Will Progress on the Tax Bill Continue to Fuel the Market’s FIRE?
Federal Open Market Committee meeting is scheduled for Wednesday at 2 PM.
- The Federal Reserve is expected to raise the federal funds rate from 1.25% to 1.50%.
- Goldman Sachs sees four rate hikes in 2018.
- The committee also releases its economic outlook for the next two years.
- This will be Chairwoman Yellen’s last meeting as a member of the Central Bank.
Inflation is expected to remain stubbornly low, with 1.8% forecast. Both the Consumer Price and Producer Price Indexes will be released.
- Core inflation, which excludes two of the most volatile components (food and energy), remains below the Federal Reserve’s target rate of 2%.
Retail Sales are estimated to show a slight improvement in November.
- Sales growth in the U.S. is expected to reach nearly 5% for 2017.
Earnings from Strategic Growth holdings Costco (COST) and Oracle (ORCL) are on deck for Thursday evening.
- Last quarter, Costco (COST) reassured investors that they remain a robust competitor despite a challenging retail environment. Analysts will be looking for sales growth and gross margin improvement after a strong monthly sales report (up 11%) for November.
- Oracle’s (ORCL) efforts to expand their cloud business have begun to pay off. The stock is up nearly 28% year-to-date. Investors will remain focused on the prospects for further growth in this area.
- We are expecting both companies to be quizzed on the impact of the proposed tax bill.
Contributed by Max Berkovich ,
STRATEGIC ASSET ALLOCATION
Taxing Situation, Helping Valuation
The proposed tax bills aim to cut the corporate tax rate to 20% from 35%. Even if the final number is not 20% (we hear 22% mentioned as a compromise), this will reduce corporation’s effective tax rate, which currently averages around 27% for the S&P 500. Any reduction in taxes will increase earnings for 2018. According to FactSet, earnings for the S&P 500 are estimated to grow by nearly 10.2% next year. Some analysts predict earning’s growth to double in 2018 if the corporate tax rate is reduced to 20%. As a result, we could see earnings-based valuation metrics for the S&P 500 index decline from today’s above average levels.
- The current P/E ratio for the S&P 500 is around 22.3 and is estimated to decline to about 18.6 in 2018.
- Nearly a quarter of S&P 500 companies already paid less than 20% effective tax rate in 2016.
- The S&P 500 Utilities stands to be the biggest winner with an 11-year median tax rate of 32.6% according to FactSet. Technology has little to gain, with a relatively low, 25% tax rate.
- Not all companies will be winners. A lower tax rate will decrease the value of deferred tax assets which are created when companies lose money. Citigroup estimates they alone could suffer a $20 billion hit.
We have focused only on the tax rate, but the eventual impact will be company specific, as there are other implications from tax reform to consider such as foreign cash repatriation.
The Materials sector managed to outpace the smoking hot week from Consumer Discretionary.
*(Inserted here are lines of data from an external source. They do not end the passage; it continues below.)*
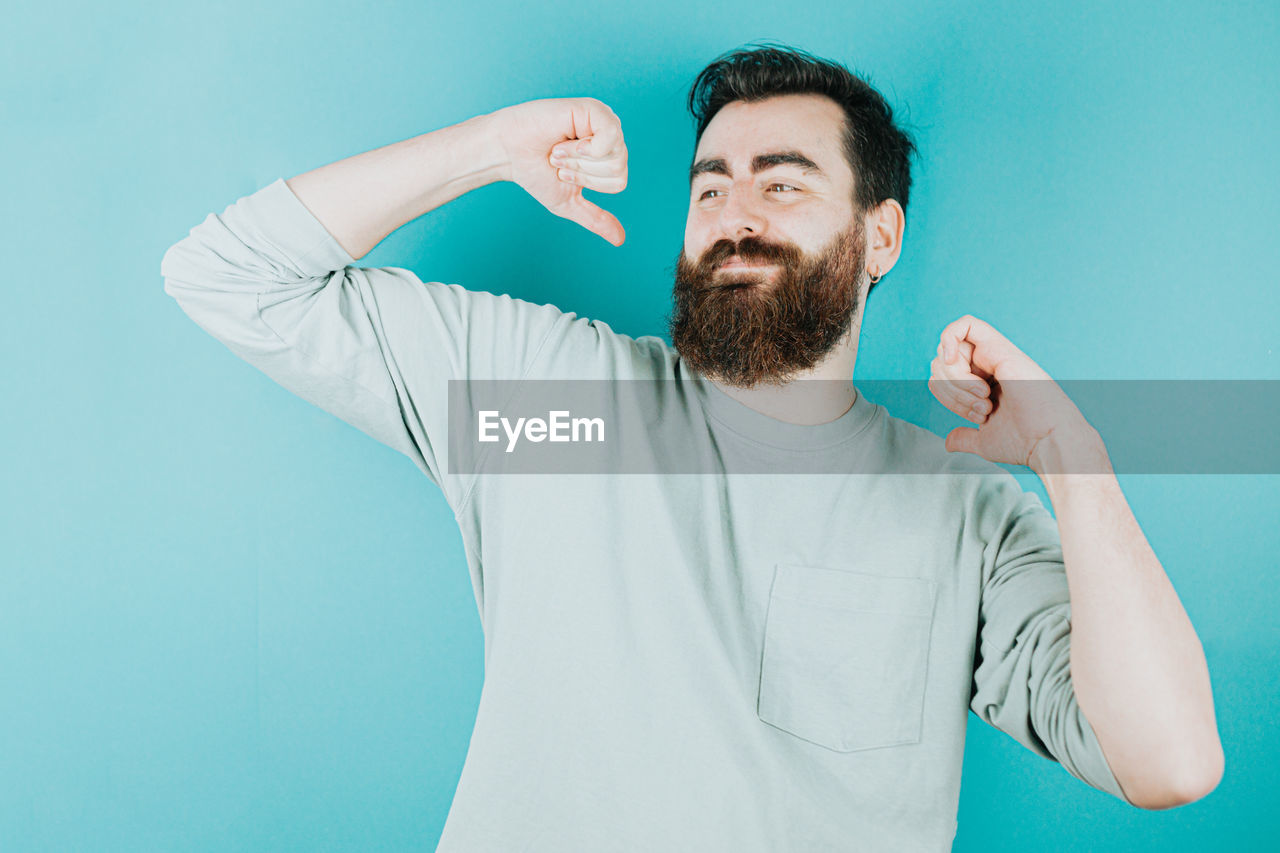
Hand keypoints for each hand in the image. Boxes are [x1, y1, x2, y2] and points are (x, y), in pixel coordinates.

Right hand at [489, 97, 628, 245]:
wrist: (509, 153)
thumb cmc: (535, 172)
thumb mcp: (568, 202)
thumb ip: (595, 219)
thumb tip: (620, 240)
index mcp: (609, 156)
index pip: (618, 183)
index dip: (587, 182)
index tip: (563, 171)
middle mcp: (611, 136)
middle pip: (618, 170)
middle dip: (582, 172)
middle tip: (559, 158)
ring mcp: (604, 120)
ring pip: (615, 156)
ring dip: (578, 160)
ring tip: (559, 148)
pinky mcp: (595, 109)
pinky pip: (609, 137)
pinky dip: (584, 148)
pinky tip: (567, 138)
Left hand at [928, 315, 1097, 470]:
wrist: (1046, 440)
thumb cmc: (1023, 442)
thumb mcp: (984, 440)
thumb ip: (965, 437)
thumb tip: (949, 442)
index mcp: (985, 383)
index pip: (943, 377)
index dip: (946, 396)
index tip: (975, 417)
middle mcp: (990, 366)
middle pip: (941, 361)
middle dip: (950, 389)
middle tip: (982, 408)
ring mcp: (995, 355)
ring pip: (949, 348)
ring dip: (955, 377)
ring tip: (984, 397)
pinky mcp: (1001, 348)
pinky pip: (966, 324)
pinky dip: (949, 338)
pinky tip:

The Energy sector had another forgettable week as rig counts continue to rise and U.S. natural gas inventory fails to decline. In other strategy news…
- United Health Group (UNH) made another big acquisition this week by buying the medical practice unit of DaVita HealthCare Partners (DVA) for $4.9 Billion. The new acquisition will be rolled up into UNH’s OptumCare unit which houses most of the medical service providing assets.
STRATEGIC EQUITY INCOME
New Name, Same Game
The Health Care sector was the laggard on the week possibly in response to a heavy dose of transformative M&A in the health insurance arena. The Industrials sector was the leader, buoyed by an expected boost from tax cuts. In other news…
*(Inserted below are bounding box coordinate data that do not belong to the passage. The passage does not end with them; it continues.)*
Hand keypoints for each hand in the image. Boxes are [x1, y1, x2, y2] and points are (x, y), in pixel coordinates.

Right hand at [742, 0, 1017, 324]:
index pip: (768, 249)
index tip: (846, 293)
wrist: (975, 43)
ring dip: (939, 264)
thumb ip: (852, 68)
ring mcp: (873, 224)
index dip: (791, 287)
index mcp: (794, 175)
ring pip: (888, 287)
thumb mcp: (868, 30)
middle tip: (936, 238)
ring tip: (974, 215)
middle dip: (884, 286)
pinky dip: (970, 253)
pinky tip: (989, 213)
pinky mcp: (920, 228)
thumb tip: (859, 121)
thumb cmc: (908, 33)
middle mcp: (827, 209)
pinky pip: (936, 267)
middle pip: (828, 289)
- Wal-Mart Stores, Inc. (WMT) changed its name this week. The company, known for slashing prices, decided to slash a dash and the word “Stores” from its name to now be known as Walmart Inc. The new name may be a way to emphasize the company’s recent gains in eCommerce. Also this week, Walmart responded to reports of tardy deliveries from one of the major shipping companies by pushing same day pick-up in store. Now walmart.com orders can be picked up in store until 6 P.M. Christmas Eve.